O burocratismo soviético (seria mais correto dizer anti-soviético) é o produto das contradições sociais entre a cidade e a aldeia, entre o proletariado e o campesinato (...), entre as repúblicas e os distritos nacionais, entre os diferentes grupos do campesinato, entre as distintas camadas da classe operária, entre os diversos grupos de consumidores e, finalmente, entre o Estado soviético de conjunto e seu entorno capitalista. [7]
           
            Este encadeamento de contradições, elencadas por Trotsky, desenvolveu-se a partir das políticas do Comunismo de Guerra, a partir de 1918, mas, mais precisamente, a partir da evolução das medidas de exceção da Nova Política Econômica – medidas como a proibição dos partidos políticos e das frações no interior do Partido bolchevique (ambas estas medidas datam de 1923), bem como o incremento das desigualdades sociais no interior do país. O crescimento econômico de 1923 garantiu a estabilização da burocracia e a conquista de alguns privilégios materiais (Trotsky referir-se-á ao fator “harém-limusine” como constituinte destes privilégios) [8].
            Em função da economia de espaço para este artigo, não desenvolverei as contradições que Trotsky aponta em seu texto. Duas delas, entretanto, merecem, no que cabe às intenções deste texto, uma atenção especial. Tratam-se, 1. da dialética entre a derrota das revoluções em outros países e o fortalecimento da burocracia; e 2. o que Trotsky formulou como “a aquisição, por parte do vencedor, dos hábitos do vencido”[9].
            A derrocada dos processos revolucionários na Alemanha, em 1923, seguida pela derrocada do processo chinês de 1925-27 (e poderia citar ainda outros, como a Hungria e a Bulgária, de 1918) isolaram a Rússia, mantendo-a atrasada economicamente em relação ao Ocidente e sustentando a posição da burocracia. Ao mesmo tempo, as direções da Comintern, orientadas pela burocracia stalinista e pela política da mesma de “socialismo em um só país” promoveram também a derrocada destes processos, alçando a burocracia a postos cada vez mais consolidados. Desta maneira, da necessidade da burocracia soviética de regular as contradições entre o campesinato e o proletariado russos, bem como entre a União Soviética e o imperialismo – mediante todo o tipo de aventureirismos e oportunismos – deriva o caráter centrista, ou seja, de constante oscilação política, da burocracia soviética (ou anti-soviética) fundamentado na elevação desta em relação às massas (Trotsky chegar a empregar a notável expressão “vitória da burocracia sobre as massas”).

Itens listados em um conjunto de dados:
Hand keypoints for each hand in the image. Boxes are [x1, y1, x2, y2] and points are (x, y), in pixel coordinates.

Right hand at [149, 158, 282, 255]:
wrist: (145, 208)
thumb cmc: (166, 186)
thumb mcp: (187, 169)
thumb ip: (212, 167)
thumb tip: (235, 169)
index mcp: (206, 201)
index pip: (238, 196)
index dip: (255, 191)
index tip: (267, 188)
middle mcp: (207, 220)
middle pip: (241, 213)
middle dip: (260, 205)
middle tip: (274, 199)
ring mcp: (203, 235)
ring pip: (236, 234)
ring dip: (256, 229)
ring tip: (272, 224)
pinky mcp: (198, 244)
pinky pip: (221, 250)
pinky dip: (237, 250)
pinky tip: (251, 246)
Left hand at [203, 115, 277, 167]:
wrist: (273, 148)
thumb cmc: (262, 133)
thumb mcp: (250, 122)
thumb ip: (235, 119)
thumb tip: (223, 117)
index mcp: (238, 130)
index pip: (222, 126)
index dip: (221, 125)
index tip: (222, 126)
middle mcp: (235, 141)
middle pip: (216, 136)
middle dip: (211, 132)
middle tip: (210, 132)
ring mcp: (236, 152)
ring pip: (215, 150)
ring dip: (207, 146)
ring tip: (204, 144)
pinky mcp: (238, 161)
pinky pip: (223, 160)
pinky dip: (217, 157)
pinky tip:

TAREFA.
Por favor, diga se cada afirmação a seguir concorda com o trecho sobre a burocracia soviética, respondendo sim ou não e citando literalmente as palavras do trecho que decidem. 1. A proibição dos partidos políticos e das frações no interior do Partido bolchevique data de 1923. 2. O autor desenvolve no artigo as contradições que Trotsky aponta em seu texto. 3. A derrocada do processo revolucionário chinês ocorreu em 1923.

RESPOSTA ESPERADA.
1. Sim: "(ambas estas medidas datam de 1923)".
2. Não: "não desenvolverei as contradições que Trotsky aponta em seu texto".
3. Não: "a derrocada do processo chinês de 1925-27".